James Chadwick and his Discovery of the Neutron

James Chadwick found the third elementary particle of the atom; the neutron. In 1919 Ernest Rutherford discovered the proton, a positively charged particle contained in the nucleus of the atom. Many were convinced that the proton was not the only particle in the nucleus. Most of the atoms mass are in the nucleus, but if the nucleus was made up of only protons, the number of protons the atom contained did not make up for all of the atoms atomic mass. For example, a helium atom has an atomic mass of 4, but the atomic number (number of protons in the nucleus) is only 2. Electrons, the negatively charged particles that orbit the nucleus, have a very small mass, so the number of protons and electrons put together still did not make up for the atomic mass. One explanation, made by Ernest Rutherford, suggested that there was another particle inside the nucleus that had no charge. He called it the neutron, which he imagined as an electron and a proton paired up in the nucleus.

His explanation was not completely accurate, but he was on the right track. Chadwick explored further into the subject to find out what the unidentified mass was made of. He tried over and over again to find the neutron, and as much as he failed, he never gave up; because he was so sure it was there.

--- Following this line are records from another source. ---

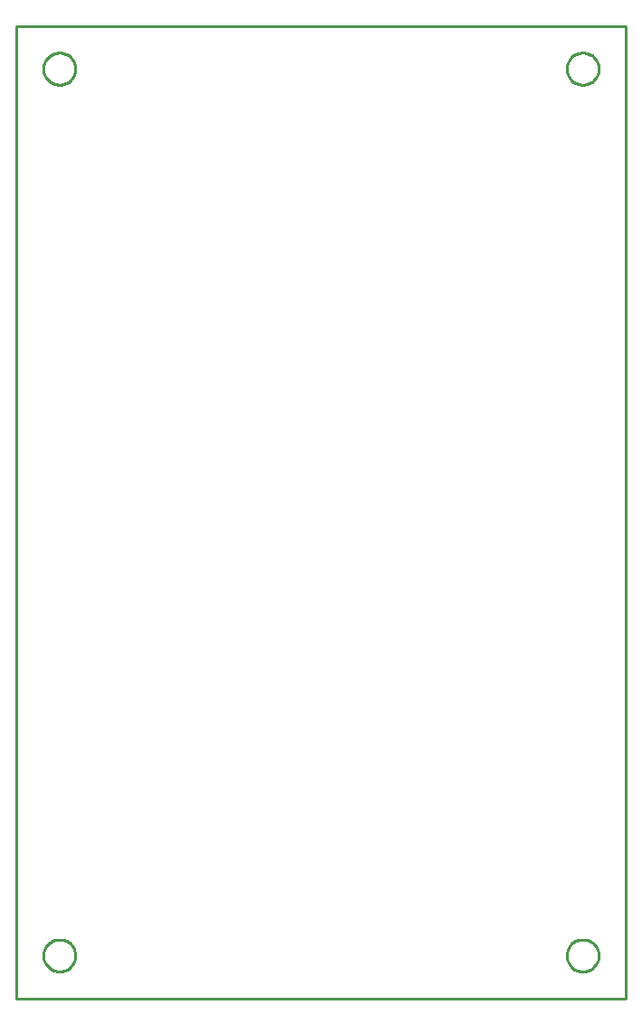
<source format=gbr>
G04 EAGLE Gerber RS-274X export*
G75*
%MOMM*%
%FSLAX34Y34*%
%LPD*%
%IN*%
%IPPOS*%
%AMOC8*
5,1,8,0,0,1.08239X$1,22.5*%
G01*
%ADD10C,0.254000*%


D10*
X0Y0D02*
X570000Y0D01*
X570000Y910000D01*
X0Y910000D01*
X0Y0D01*
X55000Y39464D02*
X54924Y38396D01*
X54771Y37335D01*
X54543Y36288D01*
X54241Y35260D01*
X53867Y34256D01*
X53422Y33281D01*
X52908Y32341D01*
X52329Y31440D01*
X51687Y30582D01*
X50985Y29772D01*
X50228Y29015D01*
X49418Y28313D01*
X48560Y27671D01*
X47659Y27092D01*
X46719Y26578D01*
X45744Y26133D01*
X44740Y25759D01*
X43712Y25457D01*
X42665Y25229D01*
X41604Y25076D01*
X40536Y25000D01*
X39464Y25000D01*
X38396Y25076D01*
X37335Y25229D01*
X36288Y25457D01*
X35260Y25759D01*
X34256Y26133D01*
X33281Y26578D01*
X32341Y27092D01*
X31440Y27671D01*
X30582Y28313D01*
X29772Y29015D01*
X29015Y29772D01*
X28313Y30582D01*
X27671Y31440D01*
X27092Y32341D01*
X26578Y33281D01*
X26133Y34256D01*
X25759Y35260D01*
X25457Y36288D01*
X25229Y37335D01*
X25076Y38396D01*
X25000Y39464D01*
X25000Y40536D01*
X25076Y41604D01*
X25229Y42665D01*
X25457Y43712D01*
X25759Y44740D01*
X26133Y45744D01*
X26578Y46719D01*
X27092Y47659D01*
X27671Y48560D01*
X28313Y49418D01*
X29015Y50228D01*
X29772Y50985D01*
X30582Y51687D01*
X31440Y52329D01*
X32341Y52908D01*
X33281Y53422D01*
X34256Y53867D01*
X35260Y54241D01*
X36288Y54543D01*
X37335Y54771D01*
X38396Y54924D01*
X39464Y55000D01*
X40536Y55000D01*
X41604Y54924D01*
X42665Y54771D01*
X43712Y54543D01*
X44740Y54241D01*
X45744Y53867D01*
X46719Y53422D01*
X47659Y52908D01*
X48560Y52329D01*
X49418Y51687D01*
X50228Y50985D01*
X50985Y50228D01*
X51687Y49418D01*
X52329Y48560D01*
X52908Y47659D01*
X53422Y46719D01*
X53867Y45744D01*
X54241Y44740D01*
X54543Y43712D01*
X54771Y42665D01*
X54924Y41604D01*
X55000Y40536D01*
X55000Y39464D01*
X545000Y39464D02*
X544924Y38396D01*
X544771Y37335D01*
X544543Y36288D01*
X544241Y35260D01*
X543867Y34256D01*
X543422Y33281D01*
X542908Y32341D01*
X542329Y31440D01*
X541687Y30582D01*
X540985Y29772D01*
X540228Y29015D01*
X539418Y28313D01*
X538560Y27671D01*
X537659Y27092D01*
X536719Y26578D01*
X535744Y26133D01*
X534740Y25759D01*
X533712Y25457D01*
X532665Y25229D01*
X531604Y25076D01*
X530536Y25000D01*
X529464Y25000D01*
X528396Y25076D01*
X527335Y25229D01*
X526288Y25457D01*
X525260Y25759D01*
X524256Y26133D01*
X523281Y26578D01*
X522341Y27092D01*
X521440Y27671D01*
X520582Y28313D01*
X519772Y29015D01*
X519015Y29772D01*
X518313Y30582D01*
X517671Y31440D01*
X517092Y32341D01*
X516578Y33281D01*
X516133Y34256D01*
X515759Y35260D01*
X515457Y36288D01*
X515229Y37335D01*
X515076Y38396D01*
X515000Y39464D01*
X515000Y40536D01*
X515076Y41604D01*
X515229Y42665D01*
X515457Y43712D01*
X515759Y44740D01*
X516133Y45744D01*
X516578Y46719D01*
X517092Y47659D01*
X517671Y48560D01*
X518313Y49418D01*
X519015Y50228D01*
X519772Y50985D01*
X520582Y51687D01*
X521440Y52329D01*
X522341Y52908D01*
X523281Y53422D01*
X524256Y53867D01*
X525260Y54241D01*
X526288Y54543D01*
X527335Y54771D01*
X528396Y54924D01*
X529464Y55000D01*
X530536Y55000D01*
X531604Y54924D01*
X532665Y54771D01*
X533712Y54543D01*
X534740Y54241D01*
X535744Y53867D01*
X536719Y53422D01*
X537659Y52908D01*
X538560Y52329D01*
X539418Y51687D01*
X540228Y50985D01*
X540985Y50228D01*
X541687Y49418D01*
X542329Y48560D01*
X542908Y47659D01*
X543422Y46719D01*
X543867Y45744D01*
X544241Y44740D01*
X544543Y43712D01*
X544771Y42665D01*
X544924Y41604D01*
X545000Y40536D01*
X545000Y39464D01*
X55000Y869464D02*
X54924Y868396D01*
X54771Y867335D01*
X54543Y866288D01*
X54241Y865260D01*
X53867Y864256D01*
X53422Y863281D01*
X52908Y862341D01*
X52329Y861440D01*
X51687Y860582D01*
X50985Y859772D01*
X50228Y859015D01*
X49418Y858313D01*
X48560Y857671D01*
X47659Y857092D01*
X46719Y856578D01*
X45744Y856133D01*
X44740Y855759D01*
X43712Y855457D01*
X42665Y855229D01*
X41604Y855076D01*
X40536Y855000D01*
X39464Y855000D01*
X38396Y855076D01*
X37335Y855229D01*
X36288Y855457D01*
X35260Y855759D01*
X34256Y856133D01*
X33281Y856578D01*
X32341Y857092D01*
X31440Y857671D01*
X30582Y858313D01*
X29772Y859015D01*
X29015Y859772D01*
X28313Y860582D01*
X27671Y861440D01*
X27092Y862341D01*
X26578Y863281D01*
X26133Y864256D01*
X25759Y865260D01*
X25457Y866288D01*
X25229Y867335D01*
X25076Y868396D01*
X25000Y869464D01*
X25000Y870536D01*
X25076Y871604D01*
X25229Y872665D01*
X25457Y873712D01*
X25759Y874740D01*
X26133Y875744D01*
X26578Y876719D01*
X27092Y877659D01*
X27671Y878560D01*
X28313Y879418D01*
X29015Y880228D01*
X29772Y880985D01*
X30582Y881687D01*
X31440Y882329D01*
X32341Y882908D01*
X33281Y883422D01*
X34256Y883867D01*
X35260Y884241D01*
X36288Y884543D01*
X37335Y884771D01*
X38396Y884924D01*
X39464Y885000D01*
X40536Y885000D01*
X41604Y884924D01*
X42665Y884771D01*
X43712Y884543D01*
X44740Y884241D01*
X45744Y883867D01*
X46719Y883422D01*
X47659Y882908D01*
X48560Y882329D01*
X49418Y881687D01*
X50228Y880985D01*
X50985Y880228D01*
X51687Y879418D01*
X52329Y878560D01*
X52908Y877659D01*
X53422Y876719D01*
X53867Y875744D01*
X54241Y874740D01*
X54543Y873712D01*
X54771Y872665D01*
X54924Y871604D01*
X55000Y870536D01*
X55000Y869464D01*
X545000Y869464D02*
X544924Y868396D01*
X544771Y867335D01*
X544543Y866288D01*
X544241Y865260D01*
X543867Y864256D01*
X543422Y863281D01*
X542908Y862341D01*
X542329Y861440D01*
X541687Y860582D01*
X540985Y859772D01*
X540228Y859015D01*
X539418Y858313D01*
X538560Y857671D01*
X537659Y857092D01*
X536719Y856578D01*
X535744Y856133D01*
X534740Y855759D01*
X533712Y855457D01*
X532665Y855229D01*
X531604Y855076D01*
X530536Y855000D01*
X529464Y855000D01*
X528396Y855076D01*
X527335Y855229D01*
X526288Y855457D01*
X525260Y855759D01*
X524256Y856133D01*
X523281Y856578D01*
X522341Y857092D01*
X521440Y857671D01*
X520582Y858313D01*
X519772Y859015D01*
X519015Y859772D01*
X518313Y860582D01*
X517671Y861440D01*
X517092Y862341D01*
X516578Y863281D01*
X516133Y864256D01*
X515759Y865260D01*
X515457Y866288D01*
X515229Y867335D01*
X515076Y868396D01*
X515000Y869464D01*
X515000Y870536D01*
X515076Y871604D01*
X515229Y872665D01*
X515457Y873712D01*
X515759Y874740D01*
X516133Y875744D01*
X516578Y876719D01*
X517092Y877659D01*
X517671Y878560D01*
X518313Y879418D01*
X519015Y880228D01*
X519772Y880985D01*
X520582Y881687D01*
X521440Y882329D01*
X522341Y882908D01*
X523281Y883422D01*
X524256Y883867D01*
X525260Y884241D01*
X526288Y884543D01*
X527335Y884771D01*
X528396Y884924D01*
X529464Y885000D01*
X530536Y885000D01*
X531604Y884924D01*
X532665Y884771D01*
X533712Y884543D01*
X534740Y884241D01*
X535744Y883867D01*
X536719Y883422D01*
X537659Y882908D01*
X538560Y882329D01*
X539418Y881687D01*
X540228Y880985D01*
X540985Y880228D01*
X541687Y879418D01*
X542329Y878560D01*
X542908Y877659D01*
X543422Y876719D01*
X543867Y875744D01*
X544241Y874740D01*
X544543Y873712D01*
X544771Y872665D01*
X544924Y871604D01*
X545000Y870536D01*
X545000Y869464D01*
M02*

</source>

European physicists, Walter Bothe and Herbert Becker shot alpha rays at beryllium. The beryllium emitted a neutral radiation that could penetrate 200 millimeters of lead. This was odd, because it takes less than one millimeter of lead to stop a proton. Herbert and Bother thought the neutral radiation were high energy gamma rays. Chadwick was intrigued by the experiments of Federic and Irene Joliot-Curry. They used a different technique of tracking particle radiation by putting a block of paraffin wax in front of the rays coming from the beryllium, thought as to be gamma rays.

They observed high-speed protons coming out from the paraffin. Gamma rays eject electrons from metals; they thought the same thing was happening to the protons in the paraffin.
The beryllium rays were not gamma rays because the rays coming from the beryllium had far more energy. Chadwick recognized the beryllium rays as neutrons. Because of neutrons are neutral, they can penetrate thick layers of different materials because there movement is not disturbed by the positively or negatively charged particles in the penetrated material. Chadwick carried out his own experiments and confirmed that he had finally found the neutron.

Chadwick bombarded boron with alpha particles which emitted neutral rays, like beryllium, and placed a hydrogen target in the path of the rays. When the rays hit the hydrogen target, protons flew out. He measured the velocity of the protons. Using the laws of conservation of momentum energy he was able to calculate the mass of the neutral particle. From the velocity of the protons flying out, he could calculate the mass of the projectile, in this case, the mass of the neutrons. The mass of the neutral particle is 1.0067.